[Selected text]
"The collapse of Eastwind Marine, analysts say, while small, could well be a harbinger of more carrier failures to come. ... In Britain, for example, where the economy shrank a further 0.4 percent for the third quarter, the government had to put an additional Pound 43 billion ($71 billion) into the Royal Bank of Scotland [RBS] and Lloyds, both essentailly under national control, because of continuing trouble with their real estate loans. ... Banks with large shipping industry portfolios--among them [RBS] and Lloyd's, and HSH Nordbank and Commerzbank in Germany--could face meaningful write-downs as ship owners confront plummeting charter rates from a 25 percent drop in global trade. ... And while global trade appears to be gradually on the mend, a glut of previously ordered ships due in the coming years is expected to limit the extent of a meaningful price recovery. ... Banks in Europe have stubbornly resisted taking write-downs for their shipping industry debts. They concede that the global cargo sector is troubled, but as long as companies continue to pay interest on their loans--which most are still doing--the banks contend that there is no need to write them off. ... But as competition for business drives cargo revenue well below what it costs to send a ship across the ocean, analysts say that ship owners may soon be the next group of borrowers unable to manage their debts. ... Although the pile of shipping industry debt does not compare to the trillions of dollars in toxic mortgage securities that infected balance sheets worldwide, the essential dynamic of plummeting ship values, burdensome debt and disappearing equity is much the same. ... The current bust began in the summer of 2008. And after what [Carl Brahde] called the 'biggesrt order book of all time,' that suggests that most of the pain for the shipping industry is still to come. ... Like all carriers, Eastwind built its fleet of 55 ships by relying on the generous terms of its eager bankers. At the top of the cycle, when the average five-year old vessel was valued at about $88 million as of June of 2008, the company seemed a pretty good bet. ... But the fact that shipping industry debts are concentrated in some of Europe's weakest banks suggests that the loans may well cause more problems than bankers are now willing to admit", my emphasis, Landon Thomas at the NYT, 12 November 2009, link: http://www.nytimes.com/2009/11/12/business/global/12shipping.html.

(Saved entries)
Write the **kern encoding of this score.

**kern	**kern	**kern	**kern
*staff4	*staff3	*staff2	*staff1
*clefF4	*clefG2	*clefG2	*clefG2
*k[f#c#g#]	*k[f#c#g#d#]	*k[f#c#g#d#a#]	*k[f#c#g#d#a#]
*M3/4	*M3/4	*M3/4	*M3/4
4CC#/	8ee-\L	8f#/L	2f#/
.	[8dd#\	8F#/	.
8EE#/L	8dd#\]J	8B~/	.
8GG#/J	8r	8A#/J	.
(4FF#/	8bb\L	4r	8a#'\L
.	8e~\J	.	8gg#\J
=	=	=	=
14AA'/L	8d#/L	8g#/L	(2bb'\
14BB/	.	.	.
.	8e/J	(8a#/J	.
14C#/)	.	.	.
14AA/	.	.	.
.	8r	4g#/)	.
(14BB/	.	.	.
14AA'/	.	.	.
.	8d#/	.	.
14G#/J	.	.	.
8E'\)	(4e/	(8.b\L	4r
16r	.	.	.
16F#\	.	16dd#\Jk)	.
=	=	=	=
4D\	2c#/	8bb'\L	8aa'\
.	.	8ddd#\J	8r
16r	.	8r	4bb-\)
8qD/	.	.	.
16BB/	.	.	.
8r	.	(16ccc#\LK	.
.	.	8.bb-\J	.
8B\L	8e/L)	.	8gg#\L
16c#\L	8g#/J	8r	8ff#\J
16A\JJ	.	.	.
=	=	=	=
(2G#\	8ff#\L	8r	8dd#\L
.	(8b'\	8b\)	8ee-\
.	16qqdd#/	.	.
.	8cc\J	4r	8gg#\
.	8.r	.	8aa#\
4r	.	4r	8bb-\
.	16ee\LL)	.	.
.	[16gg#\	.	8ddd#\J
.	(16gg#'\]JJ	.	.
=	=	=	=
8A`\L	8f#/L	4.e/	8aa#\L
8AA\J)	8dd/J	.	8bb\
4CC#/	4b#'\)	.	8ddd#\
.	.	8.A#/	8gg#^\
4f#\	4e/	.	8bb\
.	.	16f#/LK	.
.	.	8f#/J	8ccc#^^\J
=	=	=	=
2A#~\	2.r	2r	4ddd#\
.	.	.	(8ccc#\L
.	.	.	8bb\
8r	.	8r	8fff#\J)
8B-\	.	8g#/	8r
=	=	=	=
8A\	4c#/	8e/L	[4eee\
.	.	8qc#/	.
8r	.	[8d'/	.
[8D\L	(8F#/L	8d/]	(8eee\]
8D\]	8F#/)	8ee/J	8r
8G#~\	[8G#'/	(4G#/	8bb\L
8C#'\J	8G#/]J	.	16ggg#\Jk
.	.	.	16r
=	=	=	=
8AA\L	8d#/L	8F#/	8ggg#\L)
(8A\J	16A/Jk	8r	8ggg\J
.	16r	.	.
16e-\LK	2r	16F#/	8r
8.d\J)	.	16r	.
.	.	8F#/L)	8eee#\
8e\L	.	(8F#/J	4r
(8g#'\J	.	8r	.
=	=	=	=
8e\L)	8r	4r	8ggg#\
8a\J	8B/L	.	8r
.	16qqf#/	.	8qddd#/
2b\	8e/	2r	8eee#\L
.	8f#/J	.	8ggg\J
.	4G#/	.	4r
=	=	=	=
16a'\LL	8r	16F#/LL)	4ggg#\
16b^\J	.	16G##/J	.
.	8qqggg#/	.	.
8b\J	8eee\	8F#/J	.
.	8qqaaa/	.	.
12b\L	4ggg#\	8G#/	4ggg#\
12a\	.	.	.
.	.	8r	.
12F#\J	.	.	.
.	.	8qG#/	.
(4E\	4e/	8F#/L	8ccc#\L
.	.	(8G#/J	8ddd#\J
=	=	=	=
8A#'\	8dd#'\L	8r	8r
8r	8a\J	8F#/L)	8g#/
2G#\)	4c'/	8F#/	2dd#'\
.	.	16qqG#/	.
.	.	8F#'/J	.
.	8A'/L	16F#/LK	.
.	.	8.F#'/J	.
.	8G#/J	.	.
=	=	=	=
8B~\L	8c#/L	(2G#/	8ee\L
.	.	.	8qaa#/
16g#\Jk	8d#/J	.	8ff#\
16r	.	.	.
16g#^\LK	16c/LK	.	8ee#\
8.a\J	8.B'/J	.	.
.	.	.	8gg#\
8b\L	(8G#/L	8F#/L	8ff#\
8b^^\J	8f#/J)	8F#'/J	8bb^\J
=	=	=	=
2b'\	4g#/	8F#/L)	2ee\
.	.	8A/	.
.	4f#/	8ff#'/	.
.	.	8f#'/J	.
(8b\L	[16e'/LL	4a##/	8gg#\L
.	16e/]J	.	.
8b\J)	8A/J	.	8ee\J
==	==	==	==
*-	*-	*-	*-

[Brief 1] Name every bank that the shipping debt passage mentions.
[Brief 2] Please carry the shipping debt passage forward from its final sentence.

[Exercise output 1] Royal Bank of Scotland (RBS), Lloyds, HSH Nordbank, Commerzbank

[Exercise output 2]
Excepting insurance company executives, bankers are our dumbest businessmen. They almost always lend at the top of a cycle. Bankers generosity with credit is a sign a sector will soon collapse. In 2-3 years you will have good opportunities to buy shipping stocks. Be patient.
2 comments:
Dumbest businessmen... definitely... willfully dumb...
Anonymous:
As long as Zimbabwe Ben is there to backstop them, why should they learn?